> **原文**:

当前位置：首页 > web >正文

【Machine Learning Q and AI 读书笔记】- 04 彩票假设

web 2025/7/12 17:56:57

Machine Learning Q and AI 中文译名 大模型技术30讲，主要总结了大模型相关的技术要点，结合学术和工程化，对LLM从业者来说，是一份非常好的学习实践技术地图.

本文是Machine Learning Q and AI 读书笔记的第4篇，对应原书第四章《彩票假设》.

TL;DR

本文记录彩票假设，以及相关的权重剪枝技术。

彩票假设

According to the lottery ticket hypothesis, a randomly initialized neural network can contain a subnetwork that, when trained on its own, can achieve the same accuracy on a test set as the original network after being trained for the same number of steps.

根据彩票假设理论，一个随机初始化的神经网络中可能包含一个子网络，当这个子网络单独进行训练时，可以在与原网络相同数量的训练步数后，在测试集上达到与原网络相同的准确率。

训练过程

彩票假设

We start with a large neural network (1) that we train until convergence (2), which means that we put in our best efforts to make it perform as best as possible on a target dataset – for example, minimizing training loss and maximizing classification accuracy. This large neural network is initialized as usual using small random weights.

我们从一个大型神经网络（1）开始，将其训练到收敛（2），这意味着我们尽最大努力使其在目标数据集上表现得尽可能好——例如，最小化训练损失并最大化分类准确率。这个大型神经网络是按照常规方法使用小的随机权重进行初始化的。

> **练习 A**:
根据这篇读书笔记回答：
(i) 本文对应原书的第几章，章名是什么？
(ii) 按照彩票假设，子网络单独训练后，在测试集上能达到怎样的准确率？
(iii) 训练开始时，大型神经网络是怎样初始化的？
> **练习 B**: 续写这篇关于彩票假设的读书笔记，从最后一句之后接着写下去。

> **显示信息**:
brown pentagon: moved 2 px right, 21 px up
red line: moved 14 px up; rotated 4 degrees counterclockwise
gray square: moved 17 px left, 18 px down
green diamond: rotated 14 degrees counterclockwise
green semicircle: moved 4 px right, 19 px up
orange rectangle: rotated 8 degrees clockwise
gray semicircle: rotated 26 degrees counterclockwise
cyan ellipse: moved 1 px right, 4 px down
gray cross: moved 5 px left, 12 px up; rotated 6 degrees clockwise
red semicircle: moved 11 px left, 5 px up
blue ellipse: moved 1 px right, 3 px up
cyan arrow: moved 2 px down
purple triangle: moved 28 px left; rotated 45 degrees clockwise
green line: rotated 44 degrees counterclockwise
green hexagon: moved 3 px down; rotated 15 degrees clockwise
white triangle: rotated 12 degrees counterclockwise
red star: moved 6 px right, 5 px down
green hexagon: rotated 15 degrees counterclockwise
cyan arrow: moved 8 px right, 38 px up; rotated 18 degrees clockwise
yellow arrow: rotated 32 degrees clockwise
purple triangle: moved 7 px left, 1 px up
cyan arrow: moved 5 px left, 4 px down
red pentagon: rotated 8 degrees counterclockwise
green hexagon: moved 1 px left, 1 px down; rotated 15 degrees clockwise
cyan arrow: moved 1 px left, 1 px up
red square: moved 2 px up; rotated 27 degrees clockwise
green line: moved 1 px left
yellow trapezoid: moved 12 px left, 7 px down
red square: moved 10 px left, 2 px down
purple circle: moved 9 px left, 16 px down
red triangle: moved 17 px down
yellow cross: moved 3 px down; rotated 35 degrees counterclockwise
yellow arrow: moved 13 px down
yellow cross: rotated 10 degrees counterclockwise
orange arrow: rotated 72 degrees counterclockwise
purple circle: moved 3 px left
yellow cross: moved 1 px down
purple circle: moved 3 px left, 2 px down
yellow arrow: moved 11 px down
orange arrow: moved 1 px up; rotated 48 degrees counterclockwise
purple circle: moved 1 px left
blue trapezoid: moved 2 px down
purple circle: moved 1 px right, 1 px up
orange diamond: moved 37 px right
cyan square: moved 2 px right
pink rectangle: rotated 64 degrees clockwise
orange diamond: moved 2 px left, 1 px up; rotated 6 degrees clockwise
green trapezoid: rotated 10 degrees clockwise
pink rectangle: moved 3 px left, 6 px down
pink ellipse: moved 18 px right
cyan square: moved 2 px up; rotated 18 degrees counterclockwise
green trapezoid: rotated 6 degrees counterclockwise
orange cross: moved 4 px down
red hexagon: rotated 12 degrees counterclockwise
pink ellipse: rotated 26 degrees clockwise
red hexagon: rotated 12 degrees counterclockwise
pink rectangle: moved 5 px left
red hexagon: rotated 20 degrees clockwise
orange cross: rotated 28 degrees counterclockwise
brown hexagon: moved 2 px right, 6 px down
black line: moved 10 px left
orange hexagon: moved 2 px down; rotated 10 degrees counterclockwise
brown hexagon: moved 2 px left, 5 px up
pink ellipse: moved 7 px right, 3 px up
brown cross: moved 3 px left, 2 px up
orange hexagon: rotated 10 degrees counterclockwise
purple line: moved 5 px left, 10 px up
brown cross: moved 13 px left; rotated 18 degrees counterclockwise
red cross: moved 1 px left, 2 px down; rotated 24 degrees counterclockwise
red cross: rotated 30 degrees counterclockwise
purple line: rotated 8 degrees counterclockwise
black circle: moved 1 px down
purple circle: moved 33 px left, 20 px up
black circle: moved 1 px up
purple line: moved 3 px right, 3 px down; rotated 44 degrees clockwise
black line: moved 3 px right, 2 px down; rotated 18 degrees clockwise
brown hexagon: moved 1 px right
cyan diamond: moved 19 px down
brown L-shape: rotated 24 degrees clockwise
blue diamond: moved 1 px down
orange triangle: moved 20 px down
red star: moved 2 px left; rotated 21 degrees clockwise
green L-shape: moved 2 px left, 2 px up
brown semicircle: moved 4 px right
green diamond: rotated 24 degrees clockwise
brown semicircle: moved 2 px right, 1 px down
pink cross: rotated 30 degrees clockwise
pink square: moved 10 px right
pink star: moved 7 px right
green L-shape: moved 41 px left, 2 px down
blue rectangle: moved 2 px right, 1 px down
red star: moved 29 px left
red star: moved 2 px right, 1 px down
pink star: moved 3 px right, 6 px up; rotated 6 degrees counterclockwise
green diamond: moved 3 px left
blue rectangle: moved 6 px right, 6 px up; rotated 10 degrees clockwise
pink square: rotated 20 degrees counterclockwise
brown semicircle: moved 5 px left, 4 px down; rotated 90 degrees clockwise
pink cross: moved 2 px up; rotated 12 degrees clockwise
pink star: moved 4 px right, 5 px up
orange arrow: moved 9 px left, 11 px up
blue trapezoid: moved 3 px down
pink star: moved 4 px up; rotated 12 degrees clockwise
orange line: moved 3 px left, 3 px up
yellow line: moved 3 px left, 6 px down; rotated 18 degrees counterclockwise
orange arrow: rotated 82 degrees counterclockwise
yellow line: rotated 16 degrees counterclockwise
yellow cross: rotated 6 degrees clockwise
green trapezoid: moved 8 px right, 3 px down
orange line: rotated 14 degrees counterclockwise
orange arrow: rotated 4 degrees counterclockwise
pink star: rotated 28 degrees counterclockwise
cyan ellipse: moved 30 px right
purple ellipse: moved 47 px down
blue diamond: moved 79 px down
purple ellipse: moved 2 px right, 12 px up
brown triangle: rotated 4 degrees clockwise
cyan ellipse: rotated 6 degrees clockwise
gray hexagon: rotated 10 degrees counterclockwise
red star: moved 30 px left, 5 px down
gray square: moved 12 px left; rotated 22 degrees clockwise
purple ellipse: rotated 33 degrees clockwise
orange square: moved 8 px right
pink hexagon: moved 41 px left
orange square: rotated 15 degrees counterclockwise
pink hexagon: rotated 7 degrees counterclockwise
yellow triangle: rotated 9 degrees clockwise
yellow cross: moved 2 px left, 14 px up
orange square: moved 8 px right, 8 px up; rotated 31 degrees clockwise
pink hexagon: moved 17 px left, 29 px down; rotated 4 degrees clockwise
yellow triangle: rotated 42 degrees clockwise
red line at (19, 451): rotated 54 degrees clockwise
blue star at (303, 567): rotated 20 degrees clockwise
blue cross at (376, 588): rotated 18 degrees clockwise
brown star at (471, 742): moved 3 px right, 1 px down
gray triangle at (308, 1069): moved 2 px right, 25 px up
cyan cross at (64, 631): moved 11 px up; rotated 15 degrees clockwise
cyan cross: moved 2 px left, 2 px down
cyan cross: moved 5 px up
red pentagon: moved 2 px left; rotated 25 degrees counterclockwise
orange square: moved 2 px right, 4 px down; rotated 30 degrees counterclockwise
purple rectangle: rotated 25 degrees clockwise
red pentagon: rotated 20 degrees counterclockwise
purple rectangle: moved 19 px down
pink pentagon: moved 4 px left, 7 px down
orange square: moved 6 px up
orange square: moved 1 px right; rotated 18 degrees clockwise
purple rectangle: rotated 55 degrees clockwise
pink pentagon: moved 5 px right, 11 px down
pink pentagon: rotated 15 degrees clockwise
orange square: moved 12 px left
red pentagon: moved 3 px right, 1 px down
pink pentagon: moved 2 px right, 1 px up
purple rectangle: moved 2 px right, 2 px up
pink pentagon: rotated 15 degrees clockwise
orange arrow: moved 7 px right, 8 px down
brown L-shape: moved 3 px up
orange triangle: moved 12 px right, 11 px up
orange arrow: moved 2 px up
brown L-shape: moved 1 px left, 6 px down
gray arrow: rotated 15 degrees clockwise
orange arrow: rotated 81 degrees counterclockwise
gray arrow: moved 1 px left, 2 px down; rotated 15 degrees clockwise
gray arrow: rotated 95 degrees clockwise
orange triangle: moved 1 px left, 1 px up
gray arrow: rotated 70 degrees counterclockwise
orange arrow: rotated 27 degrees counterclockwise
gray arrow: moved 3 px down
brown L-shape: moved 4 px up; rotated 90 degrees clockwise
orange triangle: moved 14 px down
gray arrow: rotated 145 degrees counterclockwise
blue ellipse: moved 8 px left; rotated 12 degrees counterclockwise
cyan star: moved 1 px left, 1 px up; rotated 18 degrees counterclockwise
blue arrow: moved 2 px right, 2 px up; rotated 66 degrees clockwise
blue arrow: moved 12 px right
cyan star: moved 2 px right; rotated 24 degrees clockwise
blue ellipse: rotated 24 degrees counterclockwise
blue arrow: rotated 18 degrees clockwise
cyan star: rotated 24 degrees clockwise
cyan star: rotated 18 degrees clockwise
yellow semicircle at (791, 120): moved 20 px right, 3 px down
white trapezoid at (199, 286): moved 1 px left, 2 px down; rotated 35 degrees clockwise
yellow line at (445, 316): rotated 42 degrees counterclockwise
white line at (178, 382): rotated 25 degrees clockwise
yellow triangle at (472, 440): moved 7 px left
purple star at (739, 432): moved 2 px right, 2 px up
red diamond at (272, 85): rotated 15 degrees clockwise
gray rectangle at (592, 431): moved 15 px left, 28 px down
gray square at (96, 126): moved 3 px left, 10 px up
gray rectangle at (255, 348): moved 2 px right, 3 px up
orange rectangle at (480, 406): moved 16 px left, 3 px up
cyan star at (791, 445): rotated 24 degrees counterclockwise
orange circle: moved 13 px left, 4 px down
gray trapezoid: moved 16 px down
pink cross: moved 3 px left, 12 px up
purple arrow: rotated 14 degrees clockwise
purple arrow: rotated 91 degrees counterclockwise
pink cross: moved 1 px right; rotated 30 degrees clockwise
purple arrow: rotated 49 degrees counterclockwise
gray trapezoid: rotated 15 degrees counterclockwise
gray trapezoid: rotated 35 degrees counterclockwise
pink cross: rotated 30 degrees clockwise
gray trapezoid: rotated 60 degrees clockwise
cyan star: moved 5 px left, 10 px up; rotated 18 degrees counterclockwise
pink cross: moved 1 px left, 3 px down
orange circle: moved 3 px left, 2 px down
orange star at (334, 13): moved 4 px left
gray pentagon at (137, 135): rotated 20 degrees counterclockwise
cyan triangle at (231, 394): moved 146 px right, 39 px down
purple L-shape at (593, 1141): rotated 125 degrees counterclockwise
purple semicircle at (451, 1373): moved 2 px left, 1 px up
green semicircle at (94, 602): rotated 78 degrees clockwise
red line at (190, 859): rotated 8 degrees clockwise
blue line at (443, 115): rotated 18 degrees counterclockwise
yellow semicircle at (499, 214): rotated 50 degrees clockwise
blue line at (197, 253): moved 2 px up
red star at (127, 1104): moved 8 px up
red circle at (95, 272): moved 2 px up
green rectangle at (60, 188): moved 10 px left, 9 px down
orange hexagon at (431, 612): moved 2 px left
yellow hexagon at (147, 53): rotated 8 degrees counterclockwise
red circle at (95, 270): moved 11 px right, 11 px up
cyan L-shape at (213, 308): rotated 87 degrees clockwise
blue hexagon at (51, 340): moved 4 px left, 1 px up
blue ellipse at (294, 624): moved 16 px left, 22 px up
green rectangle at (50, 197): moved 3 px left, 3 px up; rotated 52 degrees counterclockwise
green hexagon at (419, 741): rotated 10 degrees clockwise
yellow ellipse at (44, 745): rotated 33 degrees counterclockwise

> **回答 A**:
(i) 第四章，《彩票假设》。
(ii) 在与原网络相同数量的训练步数后，达到与原网络相同的准确率。
(iii) 按照常规方法，使用小的随机权重进行初始化。

> **回答 B**:
Next, we prune the neural network’s weight parameters (3), removing them from the network. We can do this by setting the weights to zero to create sparse weight matrices. Which weights do we prune? The original lottery hypothesis approach follows a concept known as iterative magnitude pruning, where the weights with the lowest magnitudes are removed in an iterative fashion.

接下来，我们对神经网络的权重参数进行剪枝（3），将其从网络中移除。我们可以通过将权重设置为零来创建稀疏权重矩阵。那么，我们剪枝哪些权重呢？原始的彩票假设方法遵循一种称为迭代幅度剪枝的概念，即通过迭代方式移除幅度最小的权重。

意义和局限性

However, the good news is that winning tickets do exist, and even if it’s currently not possible to identify these without training their larger neural network counterparts, they can be used for more efficient inference after training.

然而，好消息是“中奖彩票”确实存在，即使目前无法在不训练其更大的神经网络对应物的情况下识别它们，但它们在训练后可以用于更高效的推理。

拓展阅读

笔者速读了彩票假设的原论文: The Lottery Ticket Hypothesis: Finding Sparse, Trainable Neural Networks ,

摘要

Neural network pruning techniques can reduce the parameter counts of trained networks by over 90%, decreasing storage requirements and improving computational performance of inference without compromising accuracy. However, contemporary experience is that the sparse architectures produced by pruning are difficult to train from the start, which would similarly improve training performance.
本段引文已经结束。